··· Text for analysis

Applying the AN10E40
Magnetic Stripe Read Head Amplifier
Introduction
Every now and then a technology comes along that’s easy to use, robust and adapts to many applications. Magnetic
data stripes are one such technology. The obvious example is the credit card. But there are many other examples
including: paper airline tickets, shopping club cards, video rental store ID cards, driver licenses, vending machine debit
cards, and the list goes on.
This application note briefly describes how an Anadigm Field Programmable Analog Array (FPAA) can be used to
construct a complete magnetic stripe read amplifier / decoder and how it can be easily interfaced to a host processor.
The note also describes the benefits of programmable analog verses fixed function in such an application.
The Standard Card
"The beautiful thing about standards is that there are so many to choose from." How true. There are loads of
standards to choose from when discussing magnetic stripe technologies, and I shall not endeavor to enumerate them
all here. Suffice it to say that the most often referenced specification is ISO/IEC-7811. I'll just capture the highlights
here with the understanding that we are using a read head and housing intended for plastic card magnetic stripe read
applications. There are many quality suppliers of such, in this instance Magtek products were utilized.
For this discussion, the figure to the left represents the back of a
typical plastic credit card. With the magnetic stripe on top as
shown, the first (top) track is encoded in a format established by
the International Air Transport Association, this track usually has
your name encoded on it.
The second track (and this the real workhorse of the bunch) is in a
format defined by the American Bankers Association. It contains
your credit card number. The third track format is called THRIFT,
and was originally intended for use with Automatic Teller Machines
(ATMs). Unlike the read-only tracks 1 and 2, the THRIFT track was
intended for read and write applications. This never really caught
on and the track is not often used, except in those applications where the requirement to write back data is part of the
design. Typical examples include copy machine and vending machine debit cards.
Viewing the card as shown above, data is encoded from right to left. The encoding always starts with the least
significant bit. (The right most bit is the LSB of the first character for the stripe.) The definition for each track is different
and is summarized in the table below.
Bits per Character
Bits Per Inch
Track 1 - IATA
Alpha - 6 Data + 1 Parity (odd)
210
Track 2 - ABA
BCD - 4 Data + 1 Parity (odd)
75
Track 3 - Thrift
BCD - 4 Data + 1 Parity (odd)
210
From Mag Stripe to ASCII Type…
There are a number of steps required to get from the magnetic read head signal to ASCII data digestible by most
processors. The following diagram shows these translation steps as we move from top to bottom.
App Note 006
Track 1 - IATA
Track 2 - ABA
Track 3 - THRIFT
The Magnetic Stripe
Understanding the conversion process begins with knowing how data is stored on the card. Imagine a long chain of
bar magnets, some are one unit in length (and always found in pairs) all the rest are two units long. Further, each of
these bar magnets is arranged contrary to the state they would prefer, such that North always touches North, and
South always touches South. In these areas where like poles are abutted, there are large concentrations of magnetic
flux lines.

······
··· Provided data

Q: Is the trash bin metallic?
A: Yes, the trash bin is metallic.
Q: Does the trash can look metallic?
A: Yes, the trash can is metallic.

······

Directions: From the introduction of the magnetic stripe application note, list every example it gives of things that use magnetic data stripes.

Your response:
- Credit cards
- Paper airline tickets
- Shopping club cards
- Video rental store ID cards
- Driver licenses
- Vending machine debit cards